The task was to develop an electronic controller for a machine with four controlled axes, limit sensors, emergency inputs, wheelset-rotation control and additional service functions. Part of the control and G-code preparation logic had to be moved to an external controller.

Result

What the project reached

A specialized CNC controller for an industrial machine was prepared.
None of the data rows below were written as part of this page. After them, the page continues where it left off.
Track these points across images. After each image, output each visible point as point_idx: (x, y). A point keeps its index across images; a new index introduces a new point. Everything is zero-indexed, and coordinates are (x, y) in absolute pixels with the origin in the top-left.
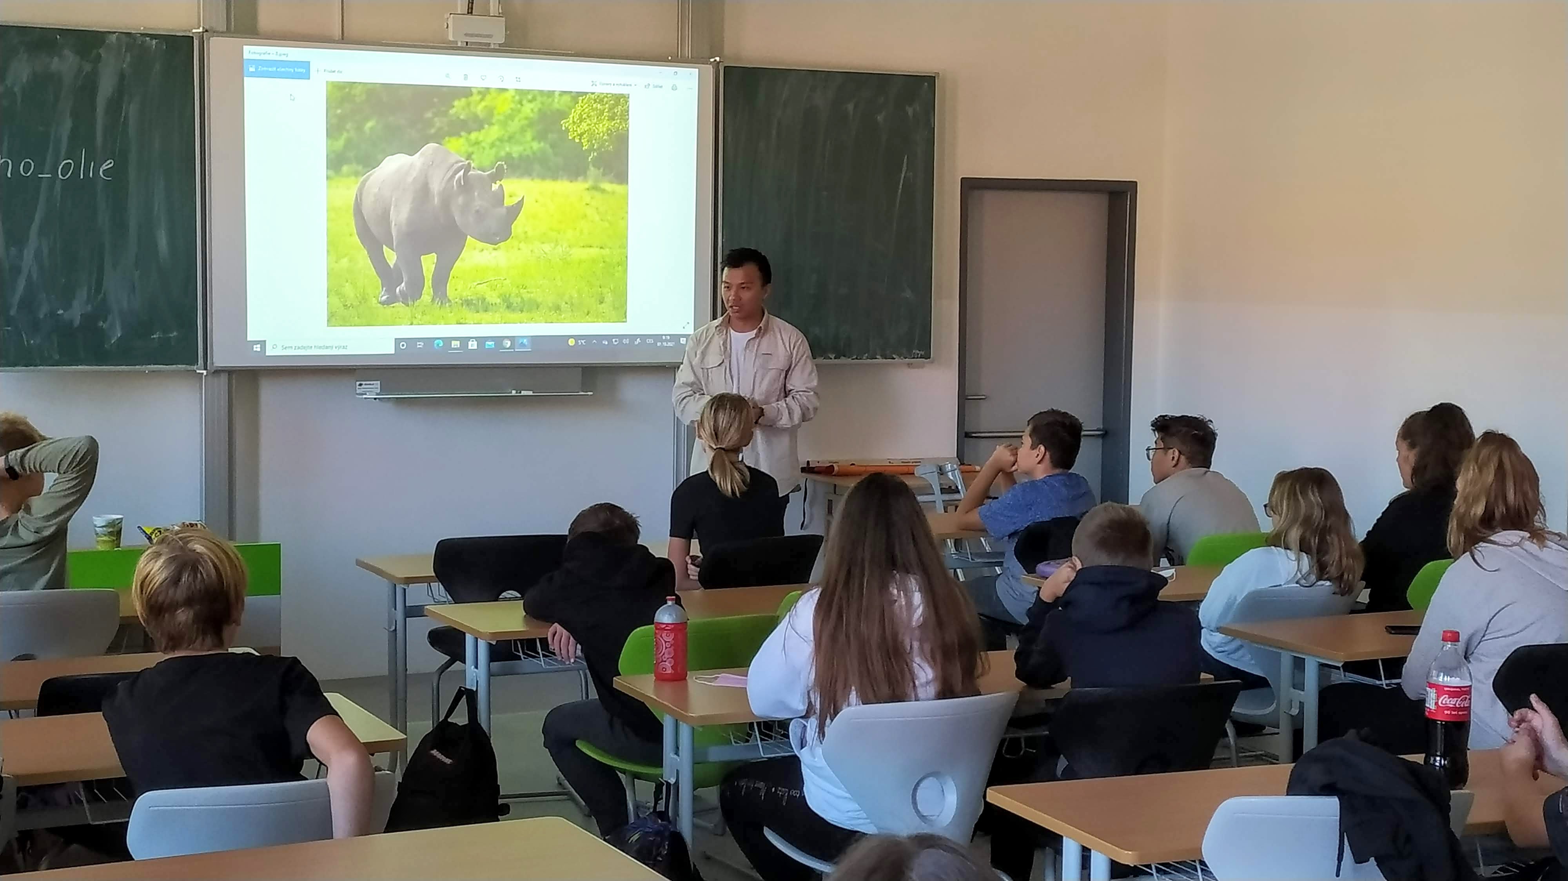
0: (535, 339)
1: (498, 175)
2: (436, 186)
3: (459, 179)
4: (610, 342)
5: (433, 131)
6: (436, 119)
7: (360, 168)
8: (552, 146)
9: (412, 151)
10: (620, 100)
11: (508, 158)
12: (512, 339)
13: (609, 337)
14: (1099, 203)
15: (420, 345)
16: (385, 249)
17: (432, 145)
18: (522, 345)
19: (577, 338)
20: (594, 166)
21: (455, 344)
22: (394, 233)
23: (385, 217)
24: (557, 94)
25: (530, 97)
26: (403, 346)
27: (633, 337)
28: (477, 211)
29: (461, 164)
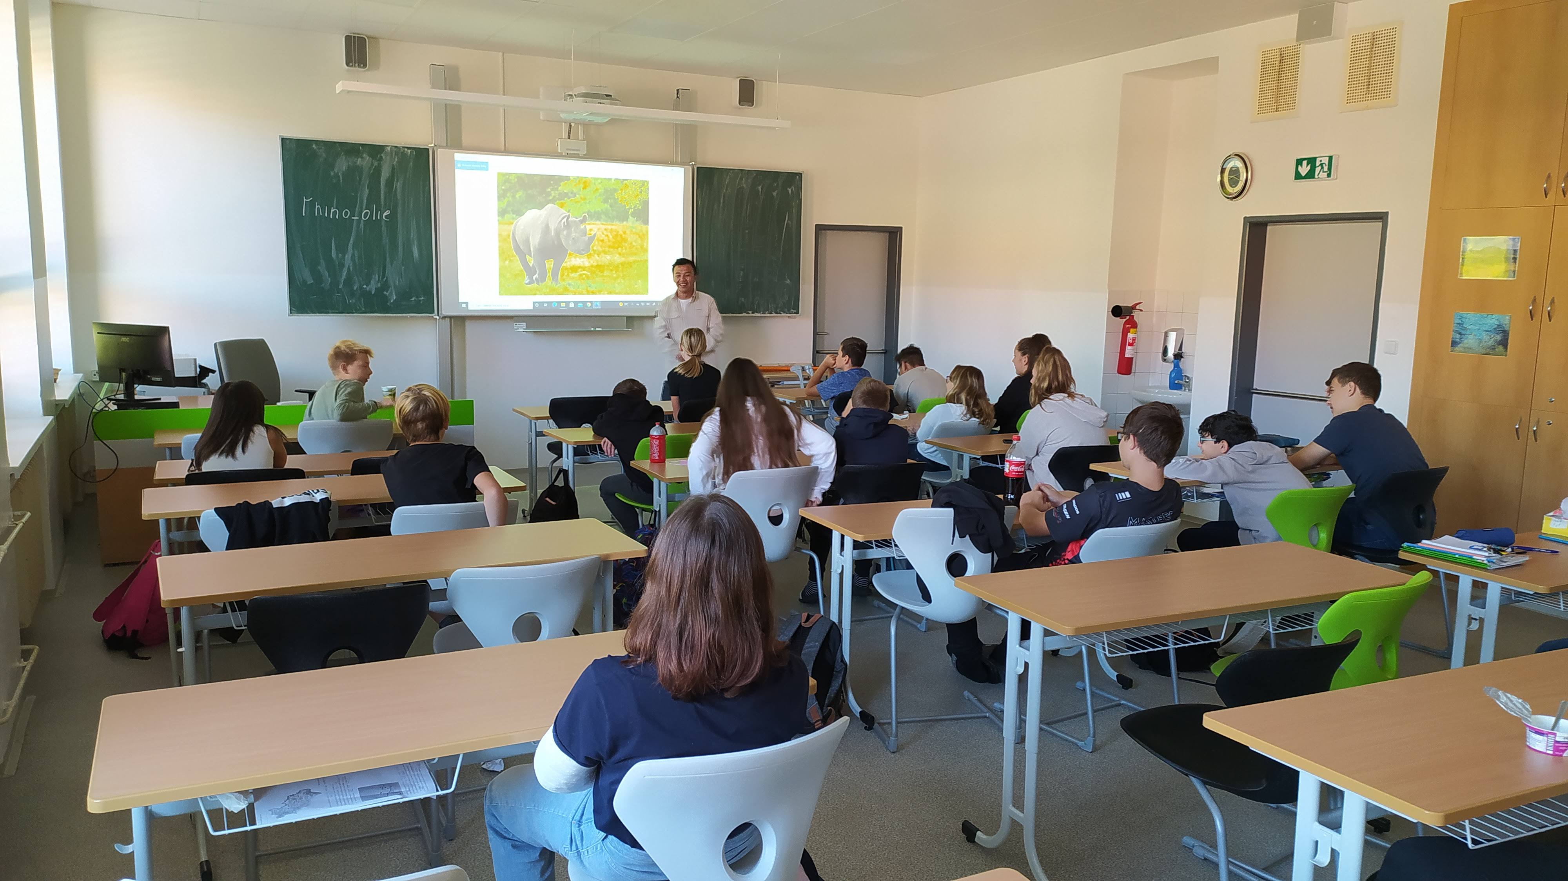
0: (602, 302)
1: (583, 221)
2: (553, 227)
3: (564, 223)
4: (640, 304)
5: (551, 198)
6: (552, 192)
8: (610, 206)
9: (541, 206)
10: (645, 184)
11: (589, 212)
12: (591, 302)
13: (640, 302)
14: (884, 237)
15: (546, 305)
16: (528, 257)
17: (550, 205)
18: (597, 306)
19: (623, 302)
20: (632, 216)
21: (563, 305)
22: (532, 249)
23: (527, 241)
24: (613, 180)
25: (599, 181)
26: (537, 305)
28: (573, 238)
29: (564, 215)
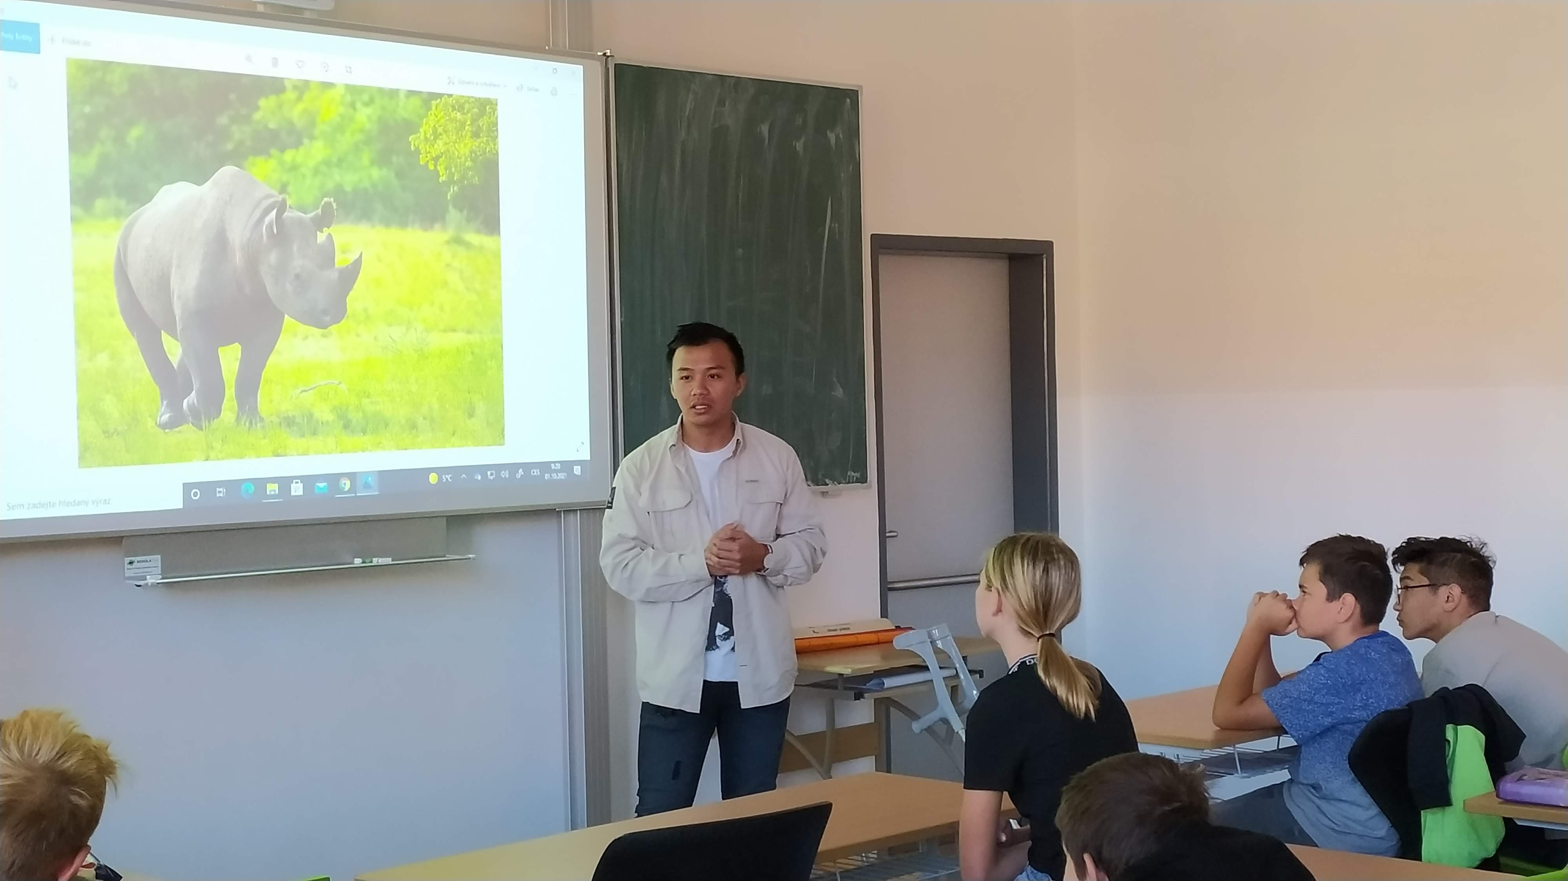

The compact STM32 board combines axis control, input processing, peripheral connection and operation with GRBL-compatible control software.

STM32 CNC controller with four axes
STM32 CNC controller inside the CNC rack

Engineering context

Important constraints

The controller had to be part of a real machine, not a generic educational CNC board.

In addition to axes, the machine needed limit switches, emergency buttons, edge-search sensor, cooling and relay circuits.

Typical CNC logic had to be adapted to specific mechanics with four independent feeds and real equipment signals.

GRBL compatibility and later tuning capability were important for integration and maintenance.

Work done

What was included

STM32 controller circuitry.

STEP/DIR interfaces for four axes.

Inputs for limit sensors, emergency and control signals.

Relay outputs and service circuits.

Integration work around GRBL firmware for STM32.

Hardware preparation for connection to the machine and further tuning.

Details

Engineering project description

GRBL-based control logic

The project used GRBL-compatible logic for STM32. This gave a recognizable motion-control base, but it had to be adapted to the specific inputs, axes and peripheral signals of the machine.

The work included adapting a ported STM32 GRBL base for four axes and the target machine task, while identifying and correcting many practical integration problems.

Industrial peripheral signals

The controller processes not only movement commands, but also real machine signals: limit switches, emergency inputs, service circuits and relay outputs. These details are what separate the project from a simple CNC development board.

Machine integration

The board was prepared as part of a larger machine-control system, with hardware interfaces, firmware direction and service access chosen for later tuning during integration with the mechanics and operator software.